Tabii bu olgu sadece maddi değil, fizyolojik şartlardan tamamen bağımsız, manevi boyutu olan da bir husustur. İstanbul maddi ve manevi bakımdan da yıldız şehirlerdendir.
***
Burada sözü yine Yahya Kemal’in ‘Hayal Şehir’ şiiriyle noktalayalım:
Git bu mevsimde, gurub vakti, Cihangir’den bak!
Bir zaman kendini karşındaki rüyaya bırak!
Başkadır çünkü bu akşam bütün akşamlardan;
Güneşin vehmi saraylar yaratır camlardan;
O ilah isteyip eğlence hayalhanesine,
Çevirir camları birden peri kâşânesine.
Som ateşten bu saraylarla bütün karşı yaka
Benzer üç bin sene evvelki mutantan şarka.

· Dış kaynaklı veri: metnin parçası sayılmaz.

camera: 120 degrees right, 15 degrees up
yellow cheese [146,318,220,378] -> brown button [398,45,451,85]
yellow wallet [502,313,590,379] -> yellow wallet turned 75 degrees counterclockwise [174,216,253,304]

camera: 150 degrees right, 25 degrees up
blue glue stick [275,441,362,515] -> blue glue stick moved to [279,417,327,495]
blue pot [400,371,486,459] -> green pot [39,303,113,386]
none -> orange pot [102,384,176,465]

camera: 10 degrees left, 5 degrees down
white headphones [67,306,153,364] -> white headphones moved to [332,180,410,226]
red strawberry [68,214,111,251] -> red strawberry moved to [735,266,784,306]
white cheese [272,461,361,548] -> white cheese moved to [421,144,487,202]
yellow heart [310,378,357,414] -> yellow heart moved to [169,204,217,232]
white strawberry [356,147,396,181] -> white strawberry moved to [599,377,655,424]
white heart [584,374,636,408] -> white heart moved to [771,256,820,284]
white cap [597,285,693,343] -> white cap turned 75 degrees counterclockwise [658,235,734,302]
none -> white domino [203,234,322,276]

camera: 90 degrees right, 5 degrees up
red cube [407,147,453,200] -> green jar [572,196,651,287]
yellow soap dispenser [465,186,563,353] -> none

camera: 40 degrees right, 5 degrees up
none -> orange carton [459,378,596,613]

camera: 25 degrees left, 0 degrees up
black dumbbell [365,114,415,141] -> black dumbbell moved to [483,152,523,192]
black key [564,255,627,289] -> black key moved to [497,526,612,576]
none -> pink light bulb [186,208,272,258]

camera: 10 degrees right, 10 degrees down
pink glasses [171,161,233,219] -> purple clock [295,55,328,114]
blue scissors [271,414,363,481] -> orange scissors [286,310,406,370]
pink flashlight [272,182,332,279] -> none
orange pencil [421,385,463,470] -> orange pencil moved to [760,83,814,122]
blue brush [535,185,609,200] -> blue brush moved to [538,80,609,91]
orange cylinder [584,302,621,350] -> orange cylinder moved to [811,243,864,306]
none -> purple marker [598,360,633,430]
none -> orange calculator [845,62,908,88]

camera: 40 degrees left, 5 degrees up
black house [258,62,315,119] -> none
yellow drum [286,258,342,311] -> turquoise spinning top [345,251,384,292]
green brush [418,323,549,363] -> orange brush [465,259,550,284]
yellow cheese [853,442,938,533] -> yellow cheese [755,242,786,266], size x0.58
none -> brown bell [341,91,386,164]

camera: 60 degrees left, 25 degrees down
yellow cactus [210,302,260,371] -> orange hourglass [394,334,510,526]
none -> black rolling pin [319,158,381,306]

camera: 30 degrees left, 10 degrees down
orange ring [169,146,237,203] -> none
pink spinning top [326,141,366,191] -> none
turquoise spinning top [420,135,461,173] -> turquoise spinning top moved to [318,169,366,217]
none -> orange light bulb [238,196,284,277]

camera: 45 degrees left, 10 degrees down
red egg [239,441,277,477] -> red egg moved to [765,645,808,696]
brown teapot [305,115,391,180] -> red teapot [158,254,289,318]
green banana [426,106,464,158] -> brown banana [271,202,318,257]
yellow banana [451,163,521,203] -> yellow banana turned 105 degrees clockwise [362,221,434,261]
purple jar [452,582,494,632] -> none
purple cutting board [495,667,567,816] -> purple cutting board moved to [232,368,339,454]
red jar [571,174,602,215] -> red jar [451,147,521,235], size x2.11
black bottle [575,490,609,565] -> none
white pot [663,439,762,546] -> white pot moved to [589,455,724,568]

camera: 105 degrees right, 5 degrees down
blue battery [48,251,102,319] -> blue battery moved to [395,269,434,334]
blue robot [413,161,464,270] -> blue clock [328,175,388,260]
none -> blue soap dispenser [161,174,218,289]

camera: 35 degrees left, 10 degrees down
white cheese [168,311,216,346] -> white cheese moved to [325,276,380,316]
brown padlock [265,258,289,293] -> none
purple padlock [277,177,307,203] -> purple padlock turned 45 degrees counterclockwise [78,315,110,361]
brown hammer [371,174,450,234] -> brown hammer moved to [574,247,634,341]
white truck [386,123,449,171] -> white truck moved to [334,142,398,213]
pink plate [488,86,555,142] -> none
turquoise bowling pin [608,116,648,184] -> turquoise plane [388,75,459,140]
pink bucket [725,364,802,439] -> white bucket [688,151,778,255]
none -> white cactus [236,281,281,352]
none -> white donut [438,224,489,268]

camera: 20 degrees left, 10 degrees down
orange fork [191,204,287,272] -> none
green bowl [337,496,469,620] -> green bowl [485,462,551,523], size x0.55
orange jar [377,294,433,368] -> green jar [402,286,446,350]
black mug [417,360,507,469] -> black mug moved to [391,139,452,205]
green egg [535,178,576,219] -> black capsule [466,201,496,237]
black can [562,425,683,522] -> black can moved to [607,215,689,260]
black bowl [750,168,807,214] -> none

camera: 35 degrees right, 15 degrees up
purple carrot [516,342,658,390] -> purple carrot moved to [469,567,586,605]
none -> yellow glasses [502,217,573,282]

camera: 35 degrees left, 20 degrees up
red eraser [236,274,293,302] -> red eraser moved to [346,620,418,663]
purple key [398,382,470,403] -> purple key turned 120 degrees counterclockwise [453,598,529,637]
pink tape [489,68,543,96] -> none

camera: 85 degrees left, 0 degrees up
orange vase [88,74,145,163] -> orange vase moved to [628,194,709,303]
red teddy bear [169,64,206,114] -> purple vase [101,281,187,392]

Mestolup içtiği altın şarabın zevkinden
Elde bir kırmızı kâseyle ufuktan çekilen
Nice yüz bin senedir şarkın ışık mimarı
Böyle mamur eder ettikçe hayal Üsküdar’ı.
O ilahın bütün ilhamı fakat anidir;
Bu ateşten yaratılmış yapılar fanidir;
Kaybolur hepsi de bir anda kararmakla batı.
Az sürer gerçi fakir Üsküdar’ın saltanatı;
Esef etmez güneşin şimdi neler yıktığına;
Serviler şehri dalar kendi iç aydınlığına,
Ezeli mağfiretin böyle bir ikliminde
Altının göz boyamaz kalbi kadar halisi de.
Halkının hilkati her semtini bir cennet eden
Karşı sahilde karanlıkta kalan her tepeden,
Gece birçok fukara evlerinin lambaları
En sahih aynadan aksettiriyor Üsküdar’ı.